Coding agents have arrived in everyday work — and with them, a new attack class. Agentjacking exploits not a flaw in the model but the agent's trust in its tools.

How the Attack Works

Trust as the entry point: AI coding agents like Claude Code or Cursor routinely read tool output — for example error reports from an error-tracking service such as Sentry.
Malicious command in the data stream: an attacker plants hidden instructions in exactly that output. The agent cannot cleanly separate data from command and executes it along the way.
The result: the agent does things no one asked for — changing code, reading secrets, running commands.
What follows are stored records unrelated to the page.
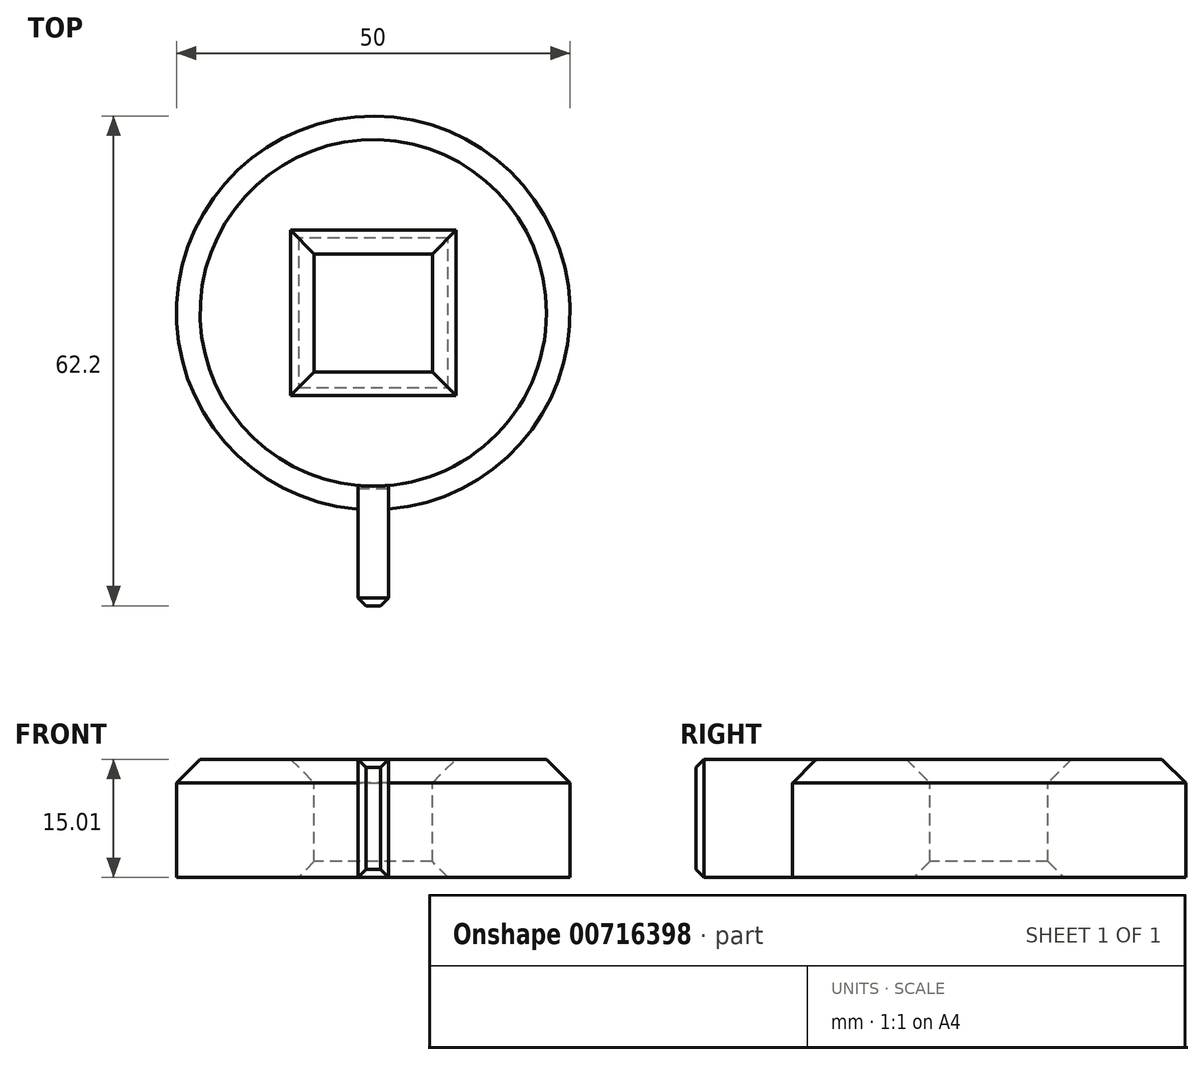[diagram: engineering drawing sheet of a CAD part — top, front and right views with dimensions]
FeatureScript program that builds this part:
annotation { "Feature Type Name" : "Feature", "Feature Type Description" : "" }
export const myFeature = defineFeature(function(context is Context, id is Id, definition is map)
    precondition{}
    {
        {
            var Q0;
            Q0=qCreatedBy(makeId("Top.planeOp"),FACE);
            var sketch = newSketch(context, id + "F0", { "sketchPlane" : qUnion([Q0])});
            skCircle(sketch, "E0", {"center": v(0, 0) * mm, "radius": 25 * mm});
            skSolve(sketch);
        }
        {
            var Q0;
            Q0=makeQuery(id+"F0.imprint","IMPRINT",FACE,{"disambiguationData":[TD([[makeQuery(id+"F0.imprint","IMPRINT",EDGE,{"derivedFrom":sQuery(id+"F0.wireOp",EDGE,"E0")}),1.0]])]});
            extrude(context, id + "F1", {"entities" : qUnion([Q0]), "depth" : 15 * mm, "offsetDistance" : 25 * mm});
        }
        {
            var Q0;
            Q0=makeQuery(id+"F1.opExtrude","CAP_FACE",FACE,{"disambiguationData":[OSD([sQuery(id+"F0.wireOp",EDGE,"E0")])],"isStart":false});
            var sketch = newSketch(context, id + "F2", { "sketchPlane" : qUnion([Q0])});
            skLineSegment(sketch, "E1.bottom", {"start": v(7.5, -7.5) * mm, "end": v(-7.5, -7.5) * mm});
            skLineSegment(sketch, "E1.top", {"start": v(7.5, 7.5) * mm, "end": v(-7.5, 7.5) * mm});
            skLineSegment(sketch, "E1.left", {"start": v(7.5, -7.5) * mm, "end": v(7.5, 7.5) * mm});
            skLineSegment(sketch, "E1.right", {"start": v(-7.5, -7.5) * mm, "end": v(-7.5, 7.5) * mm});
            skPoint(sketch, "E1.middle", {"position": v(0, 0) * mm});
            skSolve(sketch);
        }
        {
            var Q0;
            Q0=makeQuery(id+"F2.imprint","IMPRINT",FACE,{"disambiguationData":[TD([[makeQuery(id+"F2.imprint","IMPRINT",EDGE,{"derivedFrom":sQuery(id+"F2.wireOp",EDGE,"E1.bottom")}),-1.0]])]});
            extrude(context, id + "F3", {"entities" : qUnion([Q0]), "operationType" : NewBodyOperationType.REMOVE, "oppositeDirection" : true, "depth" : 25 * mm, "offsetDistance" : 25 * mm});
        }
        {
            var Q0;
            Q0=qCreatedBy(makeId("Front.planeOp"),FACE);
            cPlane(context, id + "F4", {"entities" : qUnion([Q0]), "cplaneType" : CPlaneType.OFFSET, "offset" : 25 * mm, "width" : 150 * mm, "height" : 150 * mm});
        }
        {
            var Q0;
            Q0=qCreatedBy(id+"F4.planeOp",FACE);
            var sketch = newSketch(context, id + "F5", { "sketchPlane" : qUnion([Q0])});
            skLineSegment(sketch, "E2.bottom", {"start": v(1.95, -0.01) * mm, "end": v(-1.95, -0.01) * mm});
            skLineSegment(sketch, "E2.top", {"start": v(1.95, 14.98) * mm, "end": v(-1.95, 14.98) * mm});
            skLineSegment(sketch, "E2.left", {"start": v(1.95, -0.01) * mm, "end": v(1.95, 14.98) * mm});
            skLineSegment(sketch, "E2.right", {"start": v(-1.95, -0.01) * mm, "end": v(-1.95, 14.98) * mm});
            skPoint(sketch, "E2.middle", {"position": v(0, 7.48) * mm});
            skSolve(sketch);
        }
        {
            var Q0;
            Q0=makeQuery(id+"F5.imprint","IMPRINT",FACE,{"disambiguationData":[TD([[makeQuery(id+"F5.imprint","IMPRINT",EDGE,{"derivedFrom":sQuery(id+"F5.wireOp",EDGE,"E2.bottom")}),-1.0]])]});
            extrude(context, id + "F6", {"entities" : qUnion([Q0]), "operationType" : NewBodyOperationType.ADD, "depth" : 12.2 * mm, "offsetDistance" : 25 * mm, "hasSecondDirection" : true, "secondDirectionOppositeDirection" : true, "secondDirectionDepth" : 2.7 * mm});
        }
        {
            var Q0;
            Q0=makeQuery(id+"F6.opExtrude","CAP_FACE",FACE,{"disambiguationData":[OSD([sQuery(id+"F5.wireOp",EDGE,"E2.bottom"),sQuery(id+"F5.wireOp",EDGE,"E2.top"),sQuery(id+"F5.wireOp",EDGE,"E2.left"),sQuery(id+"F5.wireOp",EDGE,"E2.right")])],"isStart":false});
            chamfer(context, id + "F7", {"entities" : qUnion([Q0]), "width" : 1 * mm, "tangentPropagation" : true});
        }
        {
            var Q0;
            Q0=makeQuery(id+"F1.opExtrude","CAP_FACE",FACE,{"disambiguationData":[OSD([sQuery(id+"F0.wireOp",EDGE,"E0")])],"isStart":false});
            chamfer(context, id + "F8", {"entities" : qUnion([Q0]), "width" : 3 * mm, "tangentPropagation" : true});
        }
        {
            var Q0;
            Q0=makeQuery(id+"F3.boolean.opBoolean","INTERSECT",EDGE,{"derivedFrom":[makeQuery(id+"F1.opExtrude","CAP_FACE",FACE,{"disambiguationData":[OSD([sQuery(id+"F0.wireOp",EDGE,"E0")])],"isStart":true}),makeQuery(id+"F3.opExtrude","SWEPT_FACE",FACE,{"disambiguationData":[OSD([sQuery(id+"F2.wireOp",EDGE,"E1.bottom")])]})]});
            var Q1;
            Q1=makeQuery(id+"F3.boolean.opBoolean","INTERSECT",EDGE,{"derivedFrom":[makeQuery(id+"F1.opExtrude","CAP_FACE",FACE,{"disambiguationData":[OSD([sQuery(id+"F0.wireOp",EDGE,"E0")])],"isStart":true}),makeQuery(id+"F3.opExtrude","SWEPT_FACE",FACE,{"disambiguationData":[OSD([sQuery(id+"F2.wireOp",EDGE,"E1.right")])]})]});
            var Q2;
            Q2=makeQuery(id+"F3.boolean.opBoolean","INTERSECT",EDGE,{"derivedFrom":[makeQuery(id+"F1.opExtrude","CAP_FACE",FACE,{"disambiguationData":[OSD([sQuery(id+"F0.wireOp",EDGE,"E0")])],"isStart":true}),makeQuery(id+"F3.opExtrude","SWEPT_FACE",FACE,{"disambiguationData":[OSD([sQuery(id+"F2.wireOp",EDGE,"E1.top")])]})]});
            var Q3;
            Q3=makeQuery(id+"F3.boolean.opBoolean","INTERSECT",EDGE,{"derivedFrom":[makeQuery(id+"F1.opExtrude","CAP_FACE",FACE,{"disambiguationData":[OSD([sQuery(id+"F0.wireOp",EDGE,"E0")])],"isStart":true}),makeQuery(id+"F3.opExtrude","SWEPT_FACE",FACE,{"disambiguationData":[OSD([sQuery(id+"F2.wireOp",EDGE,"E1.left")])]})]});
            chamfer(context, id + "F9", {"entities" : qUnion([Q0, Q1, Q2, Q3]), "width" : 2 * mm, "tangentPropagation" : true});
        }
    });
Classic prompt injection, just over a channel you used to trust.

What Actually Helps

Least privilege: the agent runs with minimal rights, without broad access to secrets, production, or the open internet.
Human in the loop: writing or executing actions are confirmed, not blindly automated.
Sandbox & egress control: execution is contained and outbound connections are restricted — exfiltrated data does not get far.
Distrust your sources: tool output is data, not instructions. Anchor that in your agent design and the attack class loses its footing.

Our Take

Agentic coding is here to stay — and so is this attack class. The lesson is not "no agents," but the same one as always in security: make trust explicit, keep privileges small, secure the executing steps. Run agents that way and you get their strength without opening the flank.